> _Do this_
Reproduce every line of the listing below verbatim, from the first entry through the last.

> _Data shown_
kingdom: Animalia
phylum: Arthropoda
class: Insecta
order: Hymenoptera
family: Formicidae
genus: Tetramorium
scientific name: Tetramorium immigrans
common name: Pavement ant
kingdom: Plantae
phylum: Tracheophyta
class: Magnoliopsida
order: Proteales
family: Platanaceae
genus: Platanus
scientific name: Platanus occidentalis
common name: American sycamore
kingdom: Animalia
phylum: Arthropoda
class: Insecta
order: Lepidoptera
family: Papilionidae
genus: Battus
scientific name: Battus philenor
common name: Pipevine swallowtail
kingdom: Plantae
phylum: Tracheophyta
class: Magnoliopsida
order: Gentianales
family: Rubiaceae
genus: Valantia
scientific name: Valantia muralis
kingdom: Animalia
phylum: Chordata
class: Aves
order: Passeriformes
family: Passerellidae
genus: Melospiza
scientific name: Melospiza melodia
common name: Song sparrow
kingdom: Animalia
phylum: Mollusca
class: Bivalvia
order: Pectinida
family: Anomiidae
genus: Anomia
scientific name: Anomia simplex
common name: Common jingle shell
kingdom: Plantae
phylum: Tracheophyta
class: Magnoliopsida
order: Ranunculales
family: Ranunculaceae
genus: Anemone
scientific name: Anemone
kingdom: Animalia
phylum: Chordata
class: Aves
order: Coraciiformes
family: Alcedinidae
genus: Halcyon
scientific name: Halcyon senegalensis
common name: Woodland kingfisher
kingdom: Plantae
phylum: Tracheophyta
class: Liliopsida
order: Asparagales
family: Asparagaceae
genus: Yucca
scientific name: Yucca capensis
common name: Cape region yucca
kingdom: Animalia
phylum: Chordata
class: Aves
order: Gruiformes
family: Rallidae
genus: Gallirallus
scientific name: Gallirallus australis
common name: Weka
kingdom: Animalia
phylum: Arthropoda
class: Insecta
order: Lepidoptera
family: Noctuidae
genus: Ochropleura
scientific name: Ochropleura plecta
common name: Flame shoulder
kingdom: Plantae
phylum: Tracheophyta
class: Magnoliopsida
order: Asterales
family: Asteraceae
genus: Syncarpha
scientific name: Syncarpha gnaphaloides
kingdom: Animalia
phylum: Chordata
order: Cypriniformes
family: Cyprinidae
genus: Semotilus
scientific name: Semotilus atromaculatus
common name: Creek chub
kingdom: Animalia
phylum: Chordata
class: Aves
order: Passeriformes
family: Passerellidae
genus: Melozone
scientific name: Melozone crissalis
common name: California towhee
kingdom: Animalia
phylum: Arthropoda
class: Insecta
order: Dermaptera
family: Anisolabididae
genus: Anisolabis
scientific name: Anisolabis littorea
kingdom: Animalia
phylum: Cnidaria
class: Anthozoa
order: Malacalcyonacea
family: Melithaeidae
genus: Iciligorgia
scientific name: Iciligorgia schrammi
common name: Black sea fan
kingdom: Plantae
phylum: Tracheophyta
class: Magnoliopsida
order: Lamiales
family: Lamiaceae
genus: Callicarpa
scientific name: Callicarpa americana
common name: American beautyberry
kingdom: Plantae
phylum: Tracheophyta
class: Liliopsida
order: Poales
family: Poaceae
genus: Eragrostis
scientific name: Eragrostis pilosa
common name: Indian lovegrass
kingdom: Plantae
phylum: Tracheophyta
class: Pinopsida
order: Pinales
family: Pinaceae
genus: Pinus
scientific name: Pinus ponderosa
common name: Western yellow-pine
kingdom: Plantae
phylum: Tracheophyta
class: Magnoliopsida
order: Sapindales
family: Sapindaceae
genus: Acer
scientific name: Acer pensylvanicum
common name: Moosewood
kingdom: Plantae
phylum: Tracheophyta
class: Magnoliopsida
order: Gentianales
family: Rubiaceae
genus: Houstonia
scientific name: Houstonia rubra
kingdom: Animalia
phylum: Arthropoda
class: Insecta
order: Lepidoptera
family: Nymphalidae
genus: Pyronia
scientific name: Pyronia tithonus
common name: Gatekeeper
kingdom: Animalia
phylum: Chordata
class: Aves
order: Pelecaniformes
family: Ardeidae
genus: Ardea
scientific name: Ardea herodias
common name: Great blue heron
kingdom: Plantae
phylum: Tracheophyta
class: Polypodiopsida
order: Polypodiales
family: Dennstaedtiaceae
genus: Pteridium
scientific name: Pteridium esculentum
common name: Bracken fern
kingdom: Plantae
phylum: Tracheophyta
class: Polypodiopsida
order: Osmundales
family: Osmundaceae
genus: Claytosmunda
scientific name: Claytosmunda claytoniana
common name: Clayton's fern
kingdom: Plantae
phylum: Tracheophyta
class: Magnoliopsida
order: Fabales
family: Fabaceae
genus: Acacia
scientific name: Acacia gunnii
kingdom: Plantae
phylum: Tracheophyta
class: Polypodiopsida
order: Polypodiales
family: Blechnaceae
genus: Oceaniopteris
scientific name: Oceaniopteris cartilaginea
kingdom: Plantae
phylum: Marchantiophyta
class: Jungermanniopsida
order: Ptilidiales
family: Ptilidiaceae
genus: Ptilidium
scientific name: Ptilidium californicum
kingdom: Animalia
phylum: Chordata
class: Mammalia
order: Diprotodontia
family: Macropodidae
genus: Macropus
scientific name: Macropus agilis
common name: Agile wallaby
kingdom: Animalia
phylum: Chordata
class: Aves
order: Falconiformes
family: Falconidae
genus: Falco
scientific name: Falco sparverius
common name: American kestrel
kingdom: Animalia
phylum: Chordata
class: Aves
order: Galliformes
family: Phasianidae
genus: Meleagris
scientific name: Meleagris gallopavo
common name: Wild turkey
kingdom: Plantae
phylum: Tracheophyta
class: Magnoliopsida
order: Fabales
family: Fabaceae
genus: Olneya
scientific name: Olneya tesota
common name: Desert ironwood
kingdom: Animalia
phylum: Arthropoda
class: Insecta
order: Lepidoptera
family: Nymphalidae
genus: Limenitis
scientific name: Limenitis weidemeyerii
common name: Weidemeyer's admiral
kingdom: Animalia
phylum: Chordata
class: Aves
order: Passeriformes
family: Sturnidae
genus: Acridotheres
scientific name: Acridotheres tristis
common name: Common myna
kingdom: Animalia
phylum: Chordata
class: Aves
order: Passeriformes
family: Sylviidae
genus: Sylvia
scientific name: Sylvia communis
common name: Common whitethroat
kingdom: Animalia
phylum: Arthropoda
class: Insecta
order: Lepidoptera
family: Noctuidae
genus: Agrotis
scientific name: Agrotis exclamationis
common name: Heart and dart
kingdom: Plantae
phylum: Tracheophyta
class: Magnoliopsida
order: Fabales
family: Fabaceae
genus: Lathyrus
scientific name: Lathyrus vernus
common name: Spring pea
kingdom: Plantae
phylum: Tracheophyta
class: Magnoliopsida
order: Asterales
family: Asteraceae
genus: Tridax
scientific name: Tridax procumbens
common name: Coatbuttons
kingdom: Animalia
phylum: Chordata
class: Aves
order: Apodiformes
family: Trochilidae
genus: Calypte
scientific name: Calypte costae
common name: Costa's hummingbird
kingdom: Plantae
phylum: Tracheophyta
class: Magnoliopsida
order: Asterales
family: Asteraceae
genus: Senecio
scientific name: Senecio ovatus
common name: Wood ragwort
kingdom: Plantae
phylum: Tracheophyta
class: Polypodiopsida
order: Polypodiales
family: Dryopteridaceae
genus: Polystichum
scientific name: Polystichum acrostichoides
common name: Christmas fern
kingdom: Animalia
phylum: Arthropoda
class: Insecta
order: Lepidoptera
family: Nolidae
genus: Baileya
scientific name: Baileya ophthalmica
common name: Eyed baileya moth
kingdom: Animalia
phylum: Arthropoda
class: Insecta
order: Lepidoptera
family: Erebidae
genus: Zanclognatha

> _Exercise response_
kingdom: Animalia
phylum: Arthropoda
class: Insecta
order: Hymenoptera
family: Formicidae
genus: Tetramorium
scientific name: Tetramorium immigrans
common name: Pavement ant
kingdom: Plantae
phylum: Tracheophyta
class: Magnoliopsida
order: Proteales
family: Platanaceae
genus: Platanus
scientific name: Platanus occidentalis
common name: American sycamore
kingdom: Animalia
phylum: Arthropoda
class: Insecta
order: Lepidoptera
family: Papilionidae
genus: Battus
scientific name: Battus philenor
common name: Pipevine swallowtail
kingdom: Plantae
phylum: Tracheophyta
class: Magnoliopsida
order: Gentianales
family: Rubiaceae
genus: Valantia
scientific name: Valantia muralis
kingdom: Animalia
phylum: Chordata
class: Aves
order: Passeriformes
family: Passerellidae
genus: Melospiza
scientific name: Melospiza melodia
common name: Song sparrow
kingdom: Animalia
phylum: Mollusca
class: Bivalvia
order: Pectinida
family: Anomiidae
genus: Anomia
scientific name: Anomia simplex
common name: Common jingle shell
kingdom: Plantae
phylum: Tracheophyta
class: Magnoliopsida
order: Ranunculales
family: Ranunculaceae
genus: Anemone
scientific name: Anemone
kingdom: Animalia
phylum: Chordata
class: Aves
order: Coraciiformes
family: Alcedinidae
genus: Halcyon
scientific name: Halcyon senegalensis
common name: Woodland kingfisher
kingdom: Plantae
phylum: Tracheophyta
class: Liliopsida
order: Asparagales
family: Asparagaceae
genus: Yucca
scientific name: Yucca capensis
common name: Cape region yucca
kingdom: Animalia
phylum: Chordata
class: Aves
order: Gruiformes
family: Rallidae
genus: Gallirallus
scientific name: Gallirallus australis
common name: Weka
kingdom: Animalia
phylum: Arthropoda
class: Insecta
order: Lepidoptera
family: Noctuidae
genus: Ochropleura
scientific name: Ochropleura plecta
common name: Flame shoulder
kingdom: Plantae
phylum: Tracheophyta
class: Magnoliopsida
order: Asterales
family: Asteraceae
genus: Syncarpha
scientific name: Syncarpha gnaphaloides
kingdom: Animalia
phylum: Chordata
order: Cypriniformes
family: Cyprinidae
genus: Semotilus
scientific name: Semotilus atromaculatus
common name: Creek chub
kingdom: Animalia
phylum: Chordata
class: Aves
order: Passeriformes
family: Passerellidae
genus: Melozone
scientific name: Melozone crissalis
common name: California towhee
kingdom: Animalia
phylum: Arthropoda
class: Insecta
order: Dermaptera
family: Anisolabididae
genus: Anisolabis
scientific name: Anisolabis littorea
kingdom: Animalia
phylum: Cnidaria
class: Anthozoa
order: Malacalcyonacea
family: Melithaeidae
genus: Iciligorgia
scientific name: Iciligorgia schrammi
common name: Black sea fan
kingdom: Plantae
phylum: Tracheophyta
class: Magnoliopsida
order: Lamiales
family: Lamiaceae
genus: Callicarpa
scientific name: Callicarpa americana
common name: American beautyberry
kingdom: Plantae
phylum: Tracheophyta
class: Liliopsida
order: Poales
family: Poaceae
genus: Eragrostis
scientific name: Eragrostis pilosa
common name: Indian lovegrass
kingdom: Plantae
phylum: Tracheophyta
class: Pinopsida
order: Pinales
family: Pinaceae
genus: Pinus
scientific name: Pinus ponderosa
common name: Western yellow-pine
kingdom: Plantae
phylum: Tracheophyta
class: Magnoliopsida
order: Sapindales
family: Sapindaceae
genus: Acer
scientific name: Acer pensylvanicum
common name: Moosewood
kingdom: Plantae
phylum: Tracheophyta
class: Magnoliopsida
order: Gentianales
family: Rubiaceae
genus: Houstonia
scientific name: Houstonia rubra
kingdom: Animalia
phylum: Arthropoda
class: Insecta
order: Lepidoptera
family: Nymphalidae
genus: Pyronia
scientific name: Pyronia tithonus
common name: Gatekeeper
kingdom: Animalia
phylum: Chordata
class: Aves
order: Pelecaniformes
family: Ardeidae
genus: Ardea
scientific name: Ardea herodias
common name: Great blue heron
kingdom: Plantae
phylum: Tracheophyta
class: Polypodiopsida
order: Polypodiales
family: Dennstaedtiaceae
genus: Pteridium
scientific name: Pteridium esculentum
common name: Bracken fern
kingdom: Plantae
phylum: Tracheophyta
class: Polypodiopsida
order: Osmundales
family: Osmundaceae
genus: Claytosmunda
scientific name: Claytosmunda claytoniana
common name: Clayton's fern
kingdom: Plantae
phylum: Tracheophyta
class: Magnoliopsida
order: Fabales
family: Fabaceae
genus: Acacia
scientific name: Acacia gunnii
kingdom: Plantae
phylum: Tracheophyta
class: Polypodiopsida
order: Polypodiales
family: Blechnaceae
genus: Oceaniopteris
scientific name: Oceaniopteris cartilaginea
kingdom: Plantae
phylum: Marchantiophyta
class: Jungermanniopsida
order: Ptilidiales
family: Ptilidiaceae
genus: Ptilidium
scientific name: Ptilidium californicum
kingdom: Animalia
phylum: Chordata
class: Mammalia
order: Diprotodontia
family: Macropodidae
genus: Macropus
scientific name: Macropus agilis
common name: Agile wallaby
kingdom: Animalia
phylum: Chordata
class: Aves
order: Falconiformes
family: Falconidae
genus: Falco
scientific name: Falco sparverius
common name: American kestrel
kingdom: Animalia
phylum: Chordata
class: Aves
order: Galliformes
family: Phasianidae
genus: Meleagris
scientific name: Meleagris gallopavo
common name: Wild turkey
kingdom: Plantae
phylum: Tracheophyta
class: Magnoliopsida
order: Fabales
family: Fabaceae
genus: Olneya
scientific name: Olneya tesota
common name: Desert ironwood
kingdom: Animalia
phylum: Arthropoda
class: Insecta
order: Lepidoptera
family: Nymphalidae
genus: Limenitis
scientific name: Limenitis weidemeyerii
common name: Weidemeyer's admiral
kingdom: Animalia
phylum: Chordata
class: Aves
order: Passeriformes
family: Sturnidae
genus: Acridotheres
scientific name: Acridotheres tristis
common name: Common myna
kingdom: Animalia
phylum: Chordata
class: Aves
order: Passeriformes
family: Sylviidae
genus: Sylvia
scientific name: Sylvia communis
common name: Common whitethroat
kingdom: Animalia
phylum: Arthropoda
class: Insecta
order: Lepidoptera
family: Noctuidae
genus: Agrotis
scientific name: Agrotis exclamationis
common name: Heart and dart
kingdom: Plantae
phylum: Tracheophyta
class: Magnoliopsida
order: Fabales
family: Fabaceae
genus: Lathyrus
scientific name: Lathyrus vernus
common name: Spring pea
kingdom: Plantae
phylum: Tracheophyta
class: Magnoliopsida
order: Asterales
family: Asteraceae
genus: Tridax
scientific name: Tridax procumbens
common name: Coatbuttons
kingdom: Animalia
phylum: Chordata
class: Aves
order: Apodiformes
family: Trochilidae
genus: Calypte
scientific name: Calypte costae
common name: Costa's hummingbird
kingdom: Plantae
phylum: Tracheophyta
class: Magnoliopsida
order: Asterales
family: Asteraceae
genus: Senecio
scientific name: Senecio ovatus
common name: Wood ragwort
kingdom: Plantae
phylum: Tracheophyta
class: Polypodiopsida
order: Polypodiales
family: Dryopteridaceae
genus: Polystichum
scientific name: Polystichum acrostichoides
common name: Christmas fern
kingdom: Animalia
phylum: Arthropoda
class: Insecta
order: Lepidoptera
family: Nolidae
genus: Baileya
scientific name: Baileya ophthalmica
common name: Eyed baileya moth
kingdom: Animalia
phylum: Arthropoda
class: Insecta
order: Lepidoptera
family: Erebidae
genus: Zanclognatha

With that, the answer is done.